►
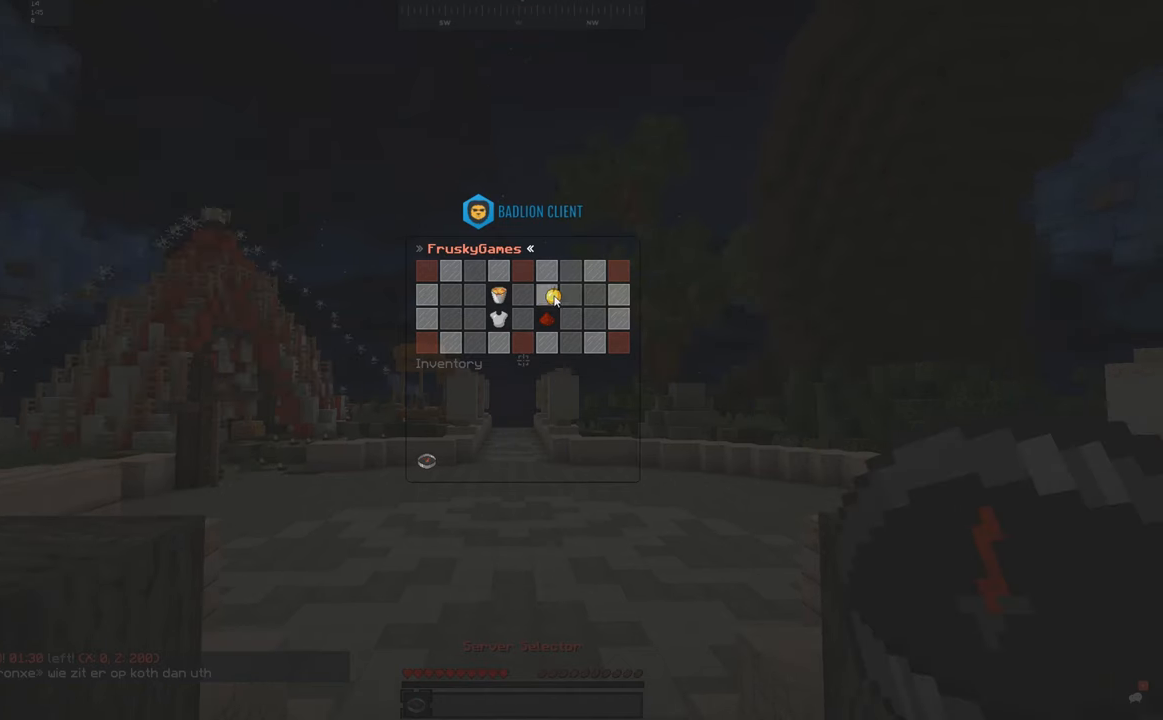
{"keys": ["w"], "mouse": [], "events": [[283, "w", "down"]]}
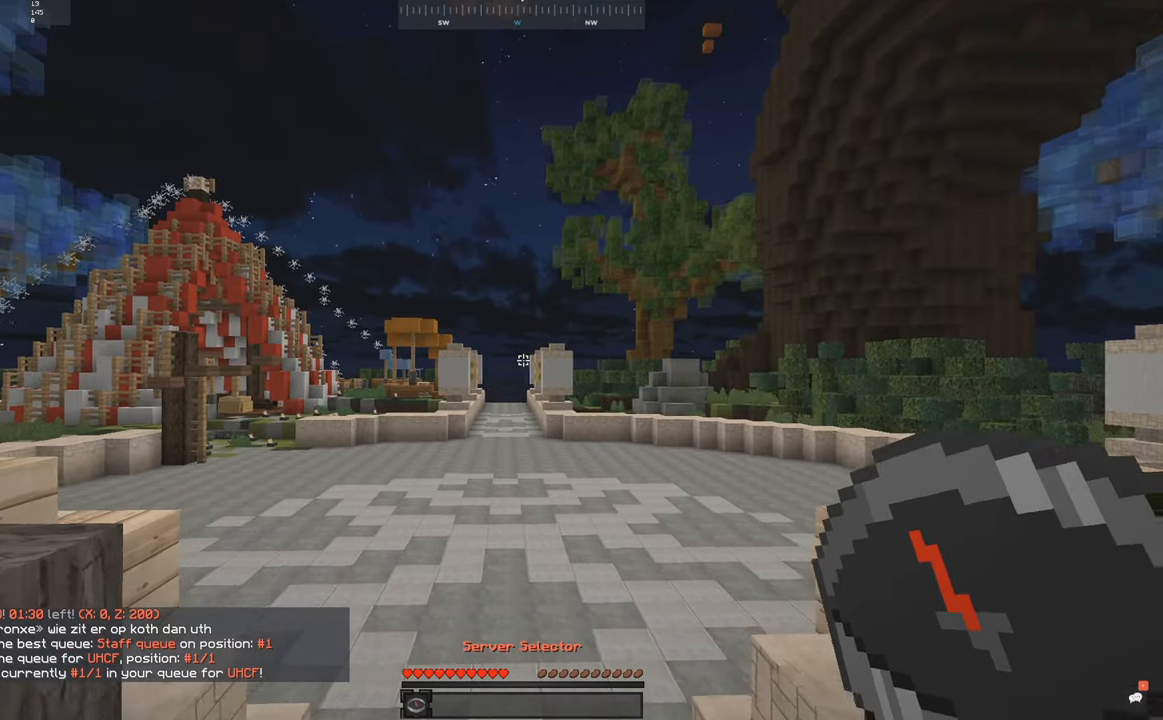
{"keys": ["w"], "mouse": [], "events": []}
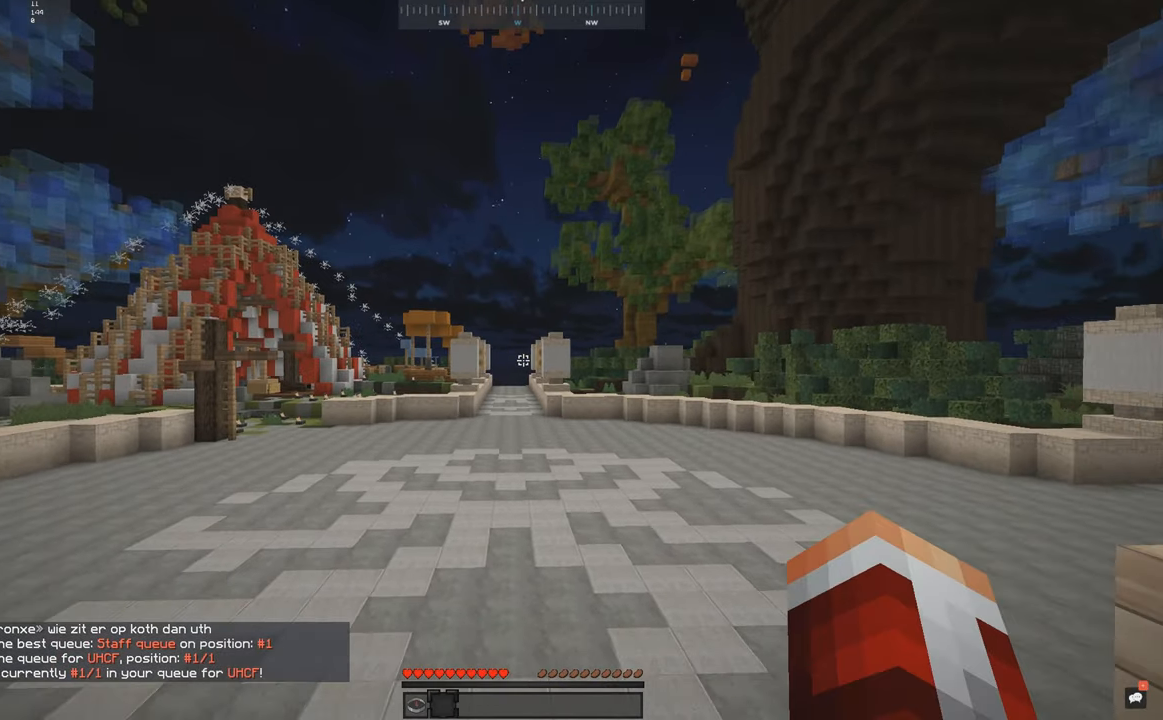
{"keys": [], "mouse": []}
◄
THE PROBLEM:
Check each line above for the word "events" and copy the ones that have it.

THE COMPLETED TASK:
{"keys": ["w"], "mouse": [], "events": [[283, "w", "down"]]}
{"keys": ["w"], "mouse": [], "events": []}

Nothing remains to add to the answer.